EDTA 2%–3% chelation therapy is considered the standard treatment for CBK, yielding satisfactory outcomes and resulting in a clear visual axis in ⁓97.8% of cases [4]. PTK or manual keratectomy can be employed if superficial irregularities persist after calcium removal or in severe cases. PTK has the advantage of enabling precise tissue removal while minimizing trauma to adjacent structures and providing smooth ablation zones [5].

For rough calcific bands, the removal of plaques with forceps must be performed before EDTA chelation, manual debridement, or PTK, and a masking agent should always be used during PTK [5].
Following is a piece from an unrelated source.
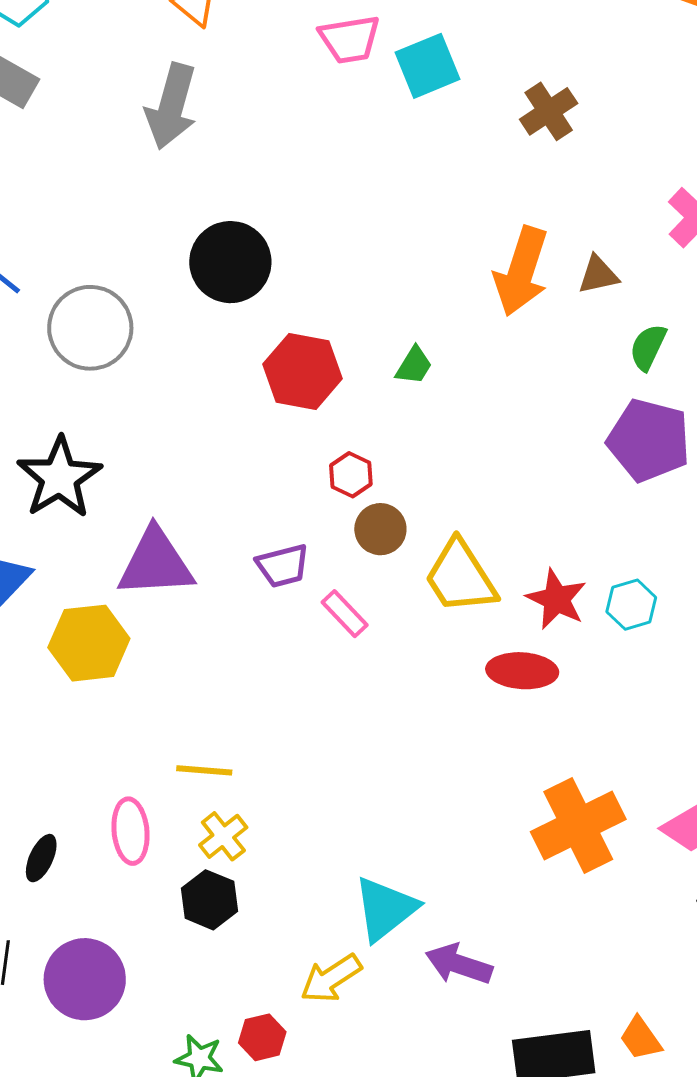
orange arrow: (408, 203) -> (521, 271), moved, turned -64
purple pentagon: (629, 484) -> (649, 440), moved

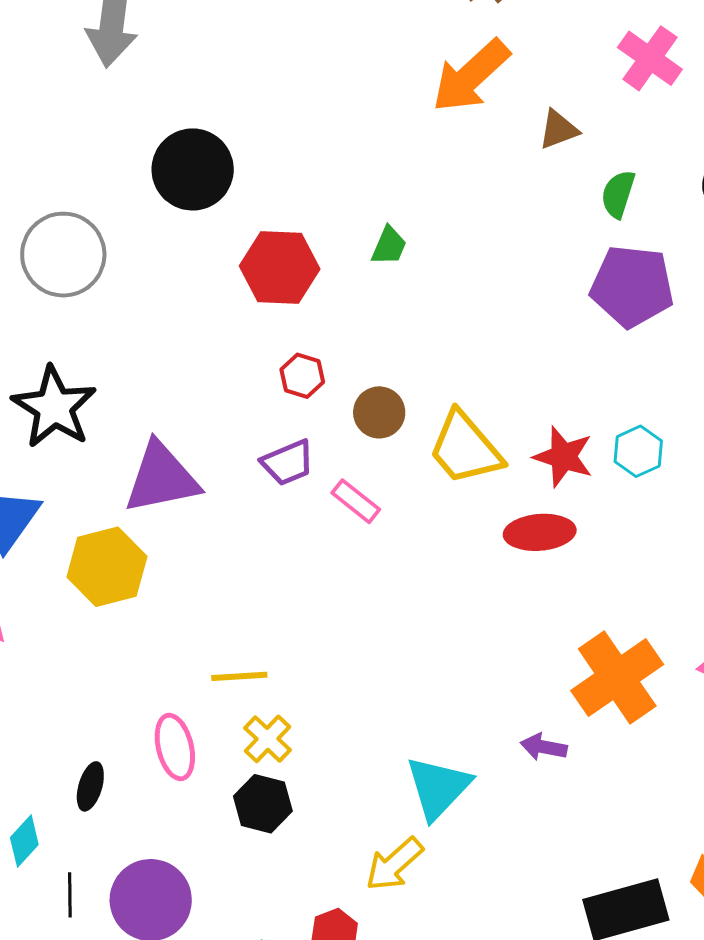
orange arrow: (521, 271) -> (471, 76), moved, turned 38
red hexagon: (351, 475) -> (302, 376), moved
purple arrow: (459, 964) -> (544, 747), moved, size x0.7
In this case, as EDTA was unavailable, the patient underwent isolated PTK for the removal of CBK. Although isolated PTK for calcium removal is generally not recommended as the primary approach due to concerns about uneven ablation potentially inducing astigmatism and hyperopic refractive changes, PTK has been shown to be both effective and safe without EDTA chelation, particularly in cases resistant to chelation therapy [1, 5]. Astigmatism can be mitigated by employing a masking agent to fill in irregularities and achieve regularization of the corneal surface. In this case, BSS was used with successful outcomes. Refractive surprises can be minimized through accurate measurement of band depth using AS-OCT and continuous intraoperative monitoring of the corneal surface to assess the presence of calcium deposits, thereby preventing unnecessary ablation. Transepithelial PTK may serve as an alternative approach when the epithelium is smooth but the underlying stroma is irregular, as the epithelium can act as a natural masking agent.

In this report, we highlight that PTK can be an effective and safe alternative for the treatment of smooth CBK when EDTA chelation is not feasible.

Conflict of interest statement

No conflicts of interest to declare.

Funding

None declared.

Patient consent

Written consent to publish this case has not been obtained. This report does not contain any personal identifying information.

Financial disclosures

The authors have no financial disclosures.